··· Task inputs

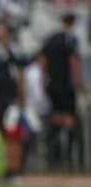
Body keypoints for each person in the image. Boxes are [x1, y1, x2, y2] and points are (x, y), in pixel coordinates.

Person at [0, 21, 27, 181]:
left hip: (11, 100)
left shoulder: (14, 52)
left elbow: (20, 76)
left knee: (13, 136)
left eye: (0, 31)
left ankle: (15, 171)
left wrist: (20, 99)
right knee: (4, 135)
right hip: (0, 100)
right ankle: (7, 169)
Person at [42, 13, 83, 170]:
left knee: (56, 119)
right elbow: (74, 62)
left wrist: (45, 81)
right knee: (70, 120)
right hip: (66, 86)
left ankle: (53, 157)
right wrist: (78, 83)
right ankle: (69, 159)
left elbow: (43, 61)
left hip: (53, 85)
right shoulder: (70, 40)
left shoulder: (52, 39)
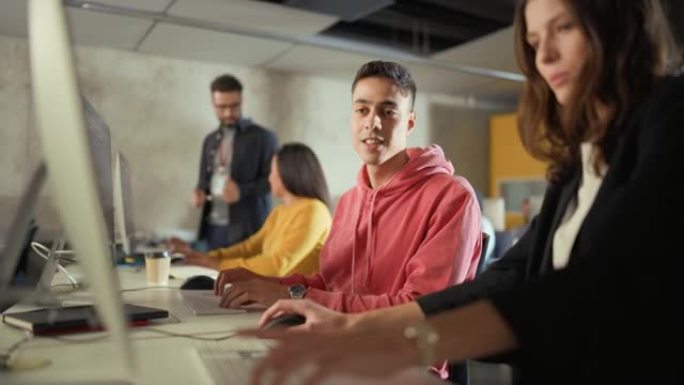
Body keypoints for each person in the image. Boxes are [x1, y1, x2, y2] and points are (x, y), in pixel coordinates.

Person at [245, 0, 684, 384]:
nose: (544, 56)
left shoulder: (671, 115)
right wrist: (356, 329)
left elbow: (597, 287)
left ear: (618, 21)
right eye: (533, 40)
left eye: (563, 28)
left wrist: (397, 342)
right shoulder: (579, 161)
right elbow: (506, 279)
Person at [213, 61, 483, 313]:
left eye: (388, 112)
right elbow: (329, 284)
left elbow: (417, 311)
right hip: (334, 337)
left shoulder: (451, 197)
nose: (372, 122)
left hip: (403, 357)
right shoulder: (349, 200)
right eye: (362, 110)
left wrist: (293, 298)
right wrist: (270, 284)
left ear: (410, 122)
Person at [170, 143, 332, 277]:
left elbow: (275, 265)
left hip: (298, 298)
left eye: (273, 172)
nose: (269, 178)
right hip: (274, 293)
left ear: (289, 173)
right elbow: (250, 247)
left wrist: (219, 265)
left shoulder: (313, 211)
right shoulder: (281, 211)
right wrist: (206, 257)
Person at [193, 74, 277, 250]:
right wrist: (199, 192)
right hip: (212, 228)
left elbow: (273, 183)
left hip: (248, 230)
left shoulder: (264, 137)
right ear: (213, 104)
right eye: (221, 107)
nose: (228, 113)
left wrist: (241, 191)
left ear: (242, 100)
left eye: (234, 106)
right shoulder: (209, 140)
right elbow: (203, 181)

······

What is expected: Exactly as they appear, print the lines from the one holding "left ear: (410, 122)" through the final line of the entries, and no others.

Answer for the task:
left ear: (410, 122)
Person at [170, 143, 332, 277]:
left elbow: (275, 265)
left hip: (298, 298)
left eye: (273, 172)
nose: (269, 178)
right hip: (274, 293)
left ear: (289, 173)
right elbow: (250, 247)
left wrist: (219, 265)
left shoulder: (313, 211)
right shoulder: (281, 211)
right wrist: (206, 257)
Person at [193, 74, 277, 250]:
right wrist: (199, 192)
right hip: (212, 228)
left elbow: (273, 183)
left hip: (248, 230)
left shoulder: (264, 137)
right ear: (213, 104)
right eye: (221, 107)
nose: (228, 113)
left wrist: (241, 191)
left ear: (242, 100)
left eye: (234, 106)
right shoulder: (209, 140)
right elbow: (203, 181)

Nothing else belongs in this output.